> [SOURCE EXCERPT]
I'm not sure what you're suggesting here.
I'm suggesting,
The ones who were tied to a deity remain tied to a deity. The ones who weren't don't. Some exceptions apply. No purchase necessary. Do not taunt Happy Fun God.
I mean, I thought that was pretty straight forward?
Literally the only thing I did was put forward a large number of sources (or just a number of pages from one source, depending on your accounting, all of which have various sources) all about PF's afterlife and highlighting a single one that indicates exactly what happens to creatures that are called "petitioners."
EDIT:
I mean, if you want me to make the context more clear...
As petitioners have almost no memory of their mortal life, they probably don't associate strongly with a deity as a worshiper, though a deity may recognize them as their servant in their mortal life and take special care of them in the afterlife seeing that they are turned into the next stage of outsider rather than melding with the plane.

> [DIRECTIVES]
a) Turn the lines of the records into a JSON list of strings, one string per line and no blank lines. Begin at the line that has "picture [119, 66, 365, 115]" and stop after the line that has "text - Flow".
b) Pick up the post about petitioners and deities after its last sentence and keep writing.

> [DATA FOR PROCESSING]
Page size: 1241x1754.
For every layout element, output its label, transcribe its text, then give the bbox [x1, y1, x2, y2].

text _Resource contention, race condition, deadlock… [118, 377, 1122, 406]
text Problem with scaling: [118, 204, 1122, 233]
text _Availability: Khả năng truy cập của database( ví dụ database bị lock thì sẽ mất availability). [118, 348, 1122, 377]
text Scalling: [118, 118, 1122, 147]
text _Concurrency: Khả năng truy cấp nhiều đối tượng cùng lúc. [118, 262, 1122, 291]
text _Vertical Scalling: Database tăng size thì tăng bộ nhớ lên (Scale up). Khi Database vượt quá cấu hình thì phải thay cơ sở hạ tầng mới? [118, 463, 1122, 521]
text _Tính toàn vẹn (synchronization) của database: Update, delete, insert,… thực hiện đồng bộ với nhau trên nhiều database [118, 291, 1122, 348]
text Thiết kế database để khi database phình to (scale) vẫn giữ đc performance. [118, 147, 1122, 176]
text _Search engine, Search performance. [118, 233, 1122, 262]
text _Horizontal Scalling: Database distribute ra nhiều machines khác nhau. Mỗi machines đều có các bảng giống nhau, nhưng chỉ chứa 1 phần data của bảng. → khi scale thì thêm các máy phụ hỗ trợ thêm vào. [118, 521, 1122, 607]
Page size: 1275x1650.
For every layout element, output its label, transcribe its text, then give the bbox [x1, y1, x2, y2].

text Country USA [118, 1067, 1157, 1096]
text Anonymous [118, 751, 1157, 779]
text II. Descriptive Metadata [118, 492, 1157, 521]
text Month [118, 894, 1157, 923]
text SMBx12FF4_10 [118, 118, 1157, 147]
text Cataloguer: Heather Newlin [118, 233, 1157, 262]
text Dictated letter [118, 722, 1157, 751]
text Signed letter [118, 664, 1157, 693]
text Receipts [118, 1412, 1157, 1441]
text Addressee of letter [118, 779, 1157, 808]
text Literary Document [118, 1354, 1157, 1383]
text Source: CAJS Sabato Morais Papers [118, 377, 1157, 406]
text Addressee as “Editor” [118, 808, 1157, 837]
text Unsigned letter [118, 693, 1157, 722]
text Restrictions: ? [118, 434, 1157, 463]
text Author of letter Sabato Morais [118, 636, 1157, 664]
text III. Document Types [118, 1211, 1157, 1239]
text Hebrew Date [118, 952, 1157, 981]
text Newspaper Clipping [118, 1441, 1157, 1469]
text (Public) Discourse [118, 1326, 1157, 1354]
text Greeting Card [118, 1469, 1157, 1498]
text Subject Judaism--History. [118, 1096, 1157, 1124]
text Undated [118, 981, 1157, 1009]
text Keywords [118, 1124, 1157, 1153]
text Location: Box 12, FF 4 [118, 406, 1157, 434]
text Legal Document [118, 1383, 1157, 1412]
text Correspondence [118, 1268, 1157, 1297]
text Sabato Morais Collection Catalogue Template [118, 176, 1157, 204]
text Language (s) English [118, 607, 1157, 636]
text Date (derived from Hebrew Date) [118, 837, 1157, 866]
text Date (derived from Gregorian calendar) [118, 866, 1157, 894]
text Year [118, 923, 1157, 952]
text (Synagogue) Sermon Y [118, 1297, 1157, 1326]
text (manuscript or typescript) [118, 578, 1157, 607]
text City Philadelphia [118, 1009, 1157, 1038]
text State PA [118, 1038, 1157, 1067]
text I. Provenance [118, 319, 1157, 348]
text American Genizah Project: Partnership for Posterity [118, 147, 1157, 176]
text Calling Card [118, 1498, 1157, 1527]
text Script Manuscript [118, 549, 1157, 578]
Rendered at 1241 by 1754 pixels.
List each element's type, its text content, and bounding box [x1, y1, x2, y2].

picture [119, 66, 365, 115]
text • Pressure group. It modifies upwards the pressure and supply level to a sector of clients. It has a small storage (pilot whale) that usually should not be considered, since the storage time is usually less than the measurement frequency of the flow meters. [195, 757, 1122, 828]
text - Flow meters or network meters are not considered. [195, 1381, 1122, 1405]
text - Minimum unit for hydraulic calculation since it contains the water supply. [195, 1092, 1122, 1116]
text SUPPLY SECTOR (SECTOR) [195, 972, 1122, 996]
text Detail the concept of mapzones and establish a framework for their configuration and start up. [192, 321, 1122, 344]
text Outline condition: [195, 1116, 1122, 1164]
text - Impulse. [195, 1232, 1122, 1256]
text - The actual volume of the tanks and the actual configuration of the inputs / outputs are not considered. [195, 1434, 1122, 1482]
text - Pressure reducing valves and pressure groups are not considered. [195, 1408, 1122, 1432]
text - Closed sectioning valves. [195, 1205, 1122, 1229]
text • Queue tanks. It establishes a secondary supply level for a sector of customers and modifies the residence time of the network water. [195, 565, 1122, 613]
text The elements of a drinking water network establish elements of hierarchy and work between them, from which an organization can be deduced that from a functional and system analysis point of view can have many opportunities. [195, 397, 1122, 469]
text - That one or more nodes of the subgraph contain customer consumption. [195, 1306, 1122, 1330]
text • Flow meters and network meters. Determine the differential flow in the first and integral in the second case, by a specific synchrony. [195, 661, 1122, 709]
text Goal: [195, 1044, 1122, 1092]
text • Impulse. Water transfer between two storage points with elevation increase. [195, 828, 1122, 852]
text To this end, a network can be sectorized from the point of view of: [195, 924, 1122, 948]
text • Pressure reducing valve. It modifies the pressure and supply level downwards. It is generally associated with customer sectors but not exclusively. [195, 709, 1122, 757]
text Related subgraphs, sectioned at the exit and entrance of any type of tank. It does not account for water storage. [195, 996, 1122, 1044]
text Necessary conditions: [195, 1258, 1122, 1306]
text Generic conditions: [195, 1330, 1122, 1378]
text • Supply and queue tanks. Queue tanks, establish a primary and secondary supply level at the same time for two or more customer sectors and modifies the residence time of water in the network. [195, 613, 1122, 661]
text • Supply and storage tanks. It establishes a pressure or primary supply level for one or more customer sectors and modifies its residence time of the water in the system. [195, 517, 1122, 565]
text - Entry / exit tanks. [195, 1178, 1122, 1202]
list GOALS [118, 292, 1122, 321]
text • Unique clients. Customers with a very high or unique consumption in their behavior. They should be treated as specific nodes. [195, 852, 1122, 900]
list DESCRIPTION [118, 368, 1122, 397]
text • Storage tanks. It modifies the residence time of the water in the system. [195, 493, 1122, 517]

> [ANSWER SET]
a)
[
  "picture [119, 66, 365, 115]",
  "text • Pressure group. It modifies upwards the pressure and supply level to a sector of clients. It has a small storage (pilot whale) that usually should not be considered, since the storage time is usually less than the measurement frequency of the flow meters. [195, 757, 1122, 828]",
  "text - Flow meters or network meters are not considered. [195, 1381, 1122, 1405]"
]

b)
So, I guess my answer based on my understanding is, outside of a select group of petitioners, petitioners do not "belong" to a deity.
If they worshipped a god, they go to that god's realm and are subject to his/her control. Calistria's worshippers show up in her realm and are possibly mostly left alone to do what they want, Asmodeus's show up in Hell and are very much not left alone, LG gods get their intake in heaven and recruit/organize as they choose, etc.
Where is that stated?
At the end of the creature's mortal life, its soul leaves its body and manifests in the Ethereal Plane, beginning its journey with other souls via the River of Souls <snip> The goddess Pharasma judges these souls at her spire in the Boneyard for their distribution to patron deities or Outer Sphere planes, where she serves as the final arbiter over contested souls.
<snip>
Souls that travel to a patron's realm are known as petitioners who await their final judgment at their patron's hands. In some cases, these souls earn eternal peace or meld with quintessence to become outsiders in their patron deity's plane. In others, they are rejected and sent to serve an infernal punishment. Their forms might change depending on their patron or become more idealized versions of their mortal selves.
That's the flow of the conversation.
Seems like Pharasma judges them to send them to the appropriate place.
They are then in the hands of a god who gets to influence the final outcome.
Calistria is generally pretty permissive 'bout stuff long as she's not directly displeased. (She's CN living in CG country, after all.)
Asmodeus... isn't. Also "the damned" are explicitly tortured.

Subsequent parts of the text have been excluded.